Bu toprak gücü yüzünden olmalı. Kapının açılmasıyla ikimiz de kapıya döndük.

"Genç efendi, dük ve düşes kahvaltıya bekliyorlar."Bruce bana bakıp kaşlarını çattı, o da aurayı hissetmiş olmalı.

"Katılmıyoruz, Sarette ve ben odamda yiyeceğiz." Sarette buna biraz şaşırdı ama bir şey demedi.

"Dük ve Düşes balo hakkında konuşmak istiyorlardı."

"İlgilenmiyorum, kahvaltının acelesi yok müsait olduğunuz bir an odama getirirseniz sevinirim."

"Dük ve Düşese ileteceğim, kahvaltınızı hazırlatıyorum." Bruce odadan çıktı ve yemek odasına yöneldi.

Bruce, Alistair da hissettiği garip auranın nedenini az çok tahmin edebiliyordu. Geçmişe bakıldığı zaman, Alistair kişilik olarak çok değişmişti. Bruce her şeyin farkındaydı ama bunun nedenini çözemiyordu.

Bruce, yemek odasının kapısını açıp içeri girdi.

"Dük, Düşes, Alistair kahvaltıya katılmayacağını söyledi."

"Neden? Kahvaltı yapmayacak mı?"

"Odasında yiyeceğini söyledi."

"Artık bizi görmek bile istemediğini düşünmeye başladım" düşes söylendi.

"Ona konuşmamız gereken şeyler olduğunu söyledin mi?"

"İlgilenmediğini söyledi, bu sabah biraz garip bir enerji aldım ondan."

"Kendim kontrol edeceğim, kahvaltı yapmayacağım." düşes eşini geride bırakıp odadan çıktı.

"Bir sorun mu var lordum? Düşes biraz garip görünüyor." Christopher ve Mary tartışmışlardı. Mary oğlunu anlıyor ve ona biraz zaman vermek istiyordu, ama Christopher oğlunu hapsedip bir de üstüne hiç bir yere gitmediğinden emin olmak için John'u görevlendirmişti.
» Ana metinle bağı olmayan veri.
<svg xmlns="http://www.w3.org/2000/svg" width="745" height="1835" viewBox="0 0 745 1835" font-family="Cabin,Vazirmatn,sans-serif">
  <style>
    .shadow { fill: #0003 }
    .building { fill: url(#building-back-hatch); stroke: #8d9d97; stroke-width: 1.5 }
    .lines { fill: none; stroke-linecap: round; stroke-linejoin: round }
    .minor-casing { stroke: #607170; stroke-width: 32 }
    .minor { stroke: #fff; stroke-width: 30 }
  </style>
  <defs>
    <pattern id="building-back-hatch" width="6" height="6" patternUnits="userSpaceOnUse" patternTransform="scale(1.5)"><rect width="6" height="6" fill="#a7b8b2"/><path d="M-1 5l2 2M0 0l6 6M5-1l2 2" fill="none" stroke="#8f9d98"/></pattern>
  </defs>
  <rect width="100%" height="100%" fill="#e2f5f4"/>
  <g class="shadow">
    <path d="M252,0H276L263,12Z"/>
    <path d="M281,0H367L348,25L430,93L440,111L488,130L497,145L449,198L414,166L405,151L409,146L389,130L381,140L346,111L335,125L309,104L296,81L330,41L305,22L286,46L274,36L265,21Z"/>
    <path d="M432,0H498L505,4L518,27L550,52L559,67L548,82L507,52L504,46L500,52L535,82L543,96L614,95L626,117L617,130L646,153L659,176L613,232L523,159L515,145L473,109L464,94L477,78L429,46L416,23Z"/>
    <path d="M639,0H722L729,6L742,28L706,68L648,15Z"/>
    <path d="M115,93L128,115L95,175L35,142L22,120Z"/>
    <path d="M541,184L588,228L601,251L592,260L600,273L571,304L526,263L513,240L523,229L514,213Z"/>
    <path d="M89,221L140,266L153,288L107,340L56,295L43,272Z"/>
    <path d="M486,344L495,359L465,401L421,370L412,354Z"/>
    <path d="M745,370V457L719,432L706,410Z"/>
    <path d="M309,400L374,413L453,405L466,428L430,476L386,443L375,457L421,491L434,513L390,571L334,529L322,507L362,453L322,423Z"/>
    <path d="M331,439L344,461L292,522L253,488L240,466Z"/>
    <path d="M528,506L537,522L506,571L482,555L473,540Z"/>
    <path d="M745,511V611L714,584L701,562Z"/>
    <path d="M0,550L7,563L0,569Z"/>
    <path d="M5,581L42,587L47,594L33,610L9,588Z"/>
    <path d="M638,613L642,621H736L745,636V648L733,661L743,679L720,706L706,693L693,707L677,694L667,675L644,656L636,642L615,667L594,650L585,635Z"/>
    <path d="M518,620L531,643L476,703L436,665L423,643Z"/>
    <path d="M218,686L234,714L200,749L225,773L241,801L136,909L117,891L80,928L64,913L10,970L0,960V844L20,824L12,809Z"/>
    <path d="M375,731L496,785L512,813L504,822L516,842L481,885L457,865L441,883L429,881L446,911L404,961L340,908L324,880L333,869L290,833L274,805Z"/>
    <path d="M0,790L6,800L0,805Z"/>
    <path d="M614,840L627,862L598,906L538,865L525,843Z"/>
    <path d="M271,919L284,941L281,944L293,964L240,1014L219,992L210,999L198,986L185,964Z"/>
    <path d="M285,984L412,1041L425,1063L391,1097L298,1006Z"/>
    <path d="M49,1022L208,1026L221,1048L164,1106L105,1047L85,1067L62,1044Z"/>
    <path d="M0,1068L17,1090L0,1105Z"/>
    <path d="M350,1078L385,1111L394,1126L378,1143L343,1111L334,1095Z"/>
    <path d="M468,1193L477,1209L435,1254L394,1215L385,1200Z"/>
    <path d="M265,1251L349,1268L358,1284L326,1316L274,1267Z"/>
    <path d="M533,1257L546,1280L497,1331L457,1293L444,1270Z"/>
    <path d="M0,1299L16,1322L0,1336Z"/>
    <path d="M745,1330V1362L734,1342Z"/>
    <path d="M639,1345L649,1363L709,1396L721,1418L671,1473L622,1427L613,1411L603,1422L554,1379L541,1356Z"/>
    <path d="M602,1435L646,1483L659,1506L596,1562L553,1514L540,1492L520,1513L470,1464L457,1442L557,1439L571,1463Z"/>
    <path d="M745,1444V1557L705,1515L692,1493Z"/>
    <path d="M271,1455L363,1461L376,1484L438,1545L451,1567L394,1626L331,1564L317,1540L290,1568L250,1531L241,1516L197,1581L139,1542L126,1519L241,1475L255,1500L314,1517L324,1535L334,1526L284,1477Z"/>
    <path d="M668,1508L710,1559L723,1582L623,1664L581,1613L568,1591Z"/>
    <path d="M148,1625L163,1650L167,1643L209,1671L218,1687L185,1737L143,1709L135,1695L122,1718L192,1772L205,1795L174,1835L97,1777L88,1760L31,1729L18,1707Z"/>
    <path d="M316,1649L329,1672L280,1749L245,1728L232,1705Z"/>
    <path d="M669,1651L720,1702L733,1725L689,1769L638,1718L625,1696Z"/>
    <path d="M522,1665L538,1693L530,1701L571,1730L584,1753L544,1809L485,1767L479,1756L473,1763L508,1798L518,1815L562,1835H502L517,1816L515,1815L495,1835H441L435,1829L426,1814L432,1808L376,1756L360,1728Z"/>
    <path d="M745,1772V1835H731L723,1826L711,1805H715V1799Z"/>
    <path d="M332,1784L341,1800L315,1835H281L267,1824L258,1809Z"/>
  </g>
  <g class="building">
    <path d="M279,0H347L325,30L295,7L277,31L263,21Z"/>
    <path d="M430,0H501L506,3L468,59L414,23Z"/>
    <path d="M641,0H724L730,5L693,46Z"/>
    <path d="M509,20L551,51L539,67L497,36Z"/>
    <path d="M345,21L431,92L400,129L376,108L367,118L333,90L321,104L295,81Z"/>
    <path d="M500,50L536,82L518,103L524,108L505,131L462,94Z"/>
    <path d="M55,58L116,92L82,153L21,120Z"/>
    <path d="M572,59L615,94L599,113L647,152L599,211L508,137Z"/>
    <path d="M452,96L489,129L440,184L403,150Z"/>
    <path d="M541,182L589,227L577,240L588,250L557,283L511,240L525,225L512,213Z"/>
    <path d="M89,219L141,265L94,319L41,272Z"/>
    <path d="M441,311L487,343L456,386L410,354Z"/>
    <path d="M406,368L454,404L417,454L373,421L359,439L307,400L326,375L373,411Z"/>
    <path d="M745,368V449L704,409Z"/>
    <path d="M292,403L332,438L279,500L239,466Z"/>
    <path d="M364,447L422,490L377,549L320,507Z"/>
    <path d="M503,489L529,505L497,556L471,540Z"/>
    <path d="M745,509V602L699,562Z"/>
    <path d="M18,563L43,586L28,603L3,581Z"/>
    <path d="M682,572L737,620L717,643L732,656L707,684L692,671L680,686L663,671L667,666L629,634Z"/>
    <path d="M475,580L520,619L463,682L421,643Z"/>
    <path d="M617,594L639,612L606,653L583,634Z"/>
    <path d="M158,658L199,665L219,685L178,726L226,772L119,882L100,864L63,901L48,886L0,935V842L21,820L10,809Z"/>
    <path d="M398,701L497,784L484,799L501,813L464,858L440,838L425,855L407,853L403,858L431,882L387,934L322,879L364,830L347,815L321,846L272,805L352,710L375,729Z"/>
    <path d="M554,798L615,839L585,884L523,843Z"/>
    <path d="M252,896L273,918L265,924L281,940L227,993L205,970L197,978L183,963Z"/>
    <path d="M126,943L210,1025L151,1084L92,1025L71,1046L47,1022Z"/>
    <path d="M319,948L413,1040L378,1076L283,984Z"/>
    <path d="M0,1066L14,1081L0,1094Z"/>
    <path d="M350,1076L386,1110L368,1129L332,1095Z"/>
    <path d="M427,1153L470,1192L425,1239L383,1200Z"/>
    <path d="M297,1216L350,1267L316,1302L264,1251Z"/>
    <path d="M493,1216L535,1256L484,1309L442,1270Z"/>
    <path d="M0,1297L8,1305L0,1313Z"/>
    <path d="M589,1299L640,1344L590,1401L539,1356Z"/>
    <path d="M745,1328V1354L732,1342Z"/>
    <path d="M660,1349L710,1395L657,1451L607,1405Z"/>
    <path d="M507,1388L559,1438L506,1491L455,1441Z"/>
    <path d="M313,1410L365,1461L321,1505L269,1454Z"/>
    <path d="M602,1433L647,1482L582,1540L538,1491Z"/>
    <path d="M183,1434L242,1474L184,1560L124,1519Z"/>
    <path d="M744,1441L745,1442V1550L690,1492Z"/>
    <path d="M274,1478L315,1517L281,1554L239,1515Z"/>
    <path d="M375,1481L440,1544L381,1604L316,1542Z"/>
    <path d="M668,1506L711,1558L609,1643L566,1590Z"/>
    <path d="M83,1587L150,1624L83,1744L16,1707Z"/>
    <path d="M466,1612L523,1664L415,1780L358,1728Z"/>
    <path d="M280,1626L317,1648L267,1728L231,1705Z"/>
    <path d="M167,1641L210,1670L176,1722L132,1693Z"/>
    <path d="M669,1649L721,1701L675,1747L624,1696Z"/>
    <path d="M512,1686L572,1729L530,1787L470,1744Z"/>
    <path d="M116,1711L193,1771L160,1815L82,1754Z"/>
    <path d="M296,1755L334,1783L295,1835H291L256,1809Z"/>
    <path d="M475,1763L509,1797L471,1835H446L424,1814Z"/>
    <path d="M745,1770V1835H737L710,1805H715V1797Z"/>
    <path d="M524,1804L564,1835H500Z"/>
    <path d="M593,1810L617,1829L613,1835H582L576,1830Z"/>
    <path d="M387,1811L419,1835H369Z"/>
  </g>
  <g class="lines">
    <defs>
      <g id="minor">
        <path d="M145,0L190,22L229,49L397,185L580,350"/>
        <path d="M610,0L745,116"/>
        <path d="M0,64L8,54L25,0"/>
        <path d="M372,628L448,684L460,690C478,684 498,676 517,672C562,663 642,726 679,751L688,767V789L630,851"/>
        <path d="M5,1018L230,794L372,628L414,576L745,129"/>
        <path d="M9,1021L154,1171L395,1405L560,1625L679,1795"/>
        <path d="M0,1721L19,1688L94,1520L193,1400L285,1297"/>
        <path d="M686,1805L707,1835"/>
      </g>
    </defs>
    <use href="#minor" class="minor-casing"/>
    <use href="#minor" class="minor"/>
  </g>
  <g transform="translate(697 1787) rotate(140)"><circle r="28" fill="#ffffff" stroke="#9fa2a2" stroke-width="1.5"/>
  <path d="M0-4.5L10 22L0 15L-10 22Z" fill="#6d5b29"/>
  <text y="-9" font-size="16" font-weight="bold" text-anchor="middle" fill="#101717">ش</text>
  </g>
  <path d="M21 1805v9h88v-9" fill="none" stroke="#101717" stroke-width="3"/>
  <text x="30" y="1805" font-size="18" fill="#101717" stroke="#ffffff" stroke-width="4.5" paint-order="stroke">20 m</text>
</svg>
Mary bundan hoşlanmadı, oğluna yansıtmasa da eşiyle bu konu hakkında tartıştı ve araları bozuldu.

Christopher ileri gittiğini biliyordu, ama oğlunun iyiliği için başka bir çözüm bulamıyordu. Özellikle insanlara tanıtılacağı zaman tapınaklar, oğlundan yararlanmak isteyen soylular, kötü niyetli insanlar... Hepsinin hedefi haline gelecek.

"Önemli değil Bruce, herkesin hayatında böyle şeyler olabilir." Christopher da üzgün ve rahatsızdı, ama tek oğlunun başına bir şey gelmesine dayanamazdı.

***

Tık-tık

"Alistair? İçeri girebilir miyim canım?"